I came here on holiday as a child, just the once. I must have been seven or maybe eight. I remember playing on the beach with my older brother, Bill, burying our dad up to the neck in sand and sitting in deckchairs eating fish and chips from greasy paper. But that’s all. After that we went to Spain every year. I don’t remember much about that either. People say that the Isle of Wight is still like Britain was forty years ago. That sounds perfect to me. If only I could wind time back to then. I’d be two, would have the whole of the world ahead of me, and could make very different life choices.

 

 

Chapter Two

 


At the port, I take a taxi and look out of the window as we bump across the island to my destination. The driver is determinedly chatty. ‘First time in the Isle of Wight, love?’

‘Yes.’

‘Business? Holiday?’

‘Yes.’ How can I explain that it’s neither one nor the other?

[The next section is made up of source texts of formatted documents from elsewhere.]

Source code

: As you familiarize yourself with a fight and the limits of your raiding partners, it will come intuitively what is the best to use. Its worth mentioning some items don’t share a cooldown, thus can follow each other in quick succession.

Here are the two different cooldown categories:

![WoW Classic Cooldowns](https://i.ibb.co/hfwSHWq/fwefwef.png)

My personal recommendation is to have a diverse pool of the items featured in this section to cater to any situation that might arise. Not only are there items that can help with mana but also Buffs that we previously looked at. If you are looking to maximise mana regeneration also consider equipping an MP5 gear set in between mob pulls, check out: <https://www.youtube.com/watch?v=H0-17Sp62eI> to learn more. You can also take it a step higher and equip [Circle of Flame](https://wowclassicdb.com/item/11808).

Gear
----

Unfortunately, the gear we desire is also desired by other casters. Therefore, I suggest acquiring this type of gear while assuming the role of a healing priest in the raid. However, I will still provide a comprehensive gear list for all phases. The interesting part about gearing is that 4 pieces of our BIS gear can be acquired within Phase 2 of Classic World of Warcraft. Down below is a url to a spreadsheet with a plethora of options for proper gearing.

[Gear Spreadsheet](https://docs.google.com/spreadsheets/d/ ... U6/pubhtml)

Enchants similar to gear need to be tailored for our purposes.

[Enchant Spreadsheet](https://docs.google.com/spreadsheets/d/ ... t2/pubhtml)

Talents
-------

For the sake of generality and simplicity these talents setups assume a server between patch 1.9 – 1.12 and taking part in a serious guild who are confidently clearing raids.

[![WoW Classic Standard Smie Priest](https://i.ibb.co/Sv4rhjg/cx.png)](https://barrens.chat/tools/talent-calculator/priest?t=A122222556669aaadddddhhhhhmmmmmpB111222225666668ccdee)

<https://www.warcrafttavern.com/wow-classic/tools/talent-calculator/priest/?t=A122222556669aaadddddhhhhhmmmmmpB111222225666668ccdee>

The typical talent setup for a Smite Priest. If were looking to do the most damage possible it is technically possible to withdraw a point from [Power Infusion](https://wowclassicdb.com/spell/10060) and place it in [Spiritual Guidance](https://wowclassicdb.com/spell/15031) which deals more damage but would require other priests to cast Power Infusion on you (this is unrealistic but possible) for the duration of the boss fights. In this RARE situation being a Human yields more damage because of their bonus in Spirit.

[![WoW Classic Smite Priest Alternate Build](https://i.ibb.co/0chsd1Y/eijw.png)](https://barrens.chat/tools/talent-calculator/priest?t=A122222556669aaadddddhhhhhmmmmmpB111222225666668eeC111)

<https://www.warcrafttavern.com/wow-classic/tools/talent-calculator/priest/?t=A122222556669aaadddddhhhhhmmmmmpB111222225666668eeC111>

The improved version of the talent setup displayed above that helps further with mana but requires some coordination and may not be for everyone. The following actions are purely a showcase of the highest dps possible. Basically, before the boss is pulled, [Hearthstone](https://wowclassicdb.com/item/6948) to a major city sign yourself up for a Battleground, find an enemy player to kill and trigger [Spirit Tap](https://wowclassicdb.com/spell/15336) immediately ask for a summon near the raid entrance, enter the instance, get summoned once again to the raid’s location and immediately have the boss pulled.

‘It’s a great place. If you’re looking for some tips on how to enjoy yourself, I’m your man.’

‘Thanks.’

In theory, if I keep giving one-word answers, he’ll stop speaking. After a few more futile attempts, he does, and I sink into my seat in silence. I’m glad he has the heater on full blast so it’s cosy and warm, which thaws me out after my freezing journey.

It looks pretty enough here. Green. Lots of green. But then, compared to where I live in Inner London, so are most places. After a short while, we crest a hill and there’s rough layby marked Viewpoint.

‘Can we stop here, please?’

The driver pulls in. ‘Do you want an ice-cream?’

‘No.’ The lone van looks as if it has few customers today. ‘I’d just like to look for a moment.’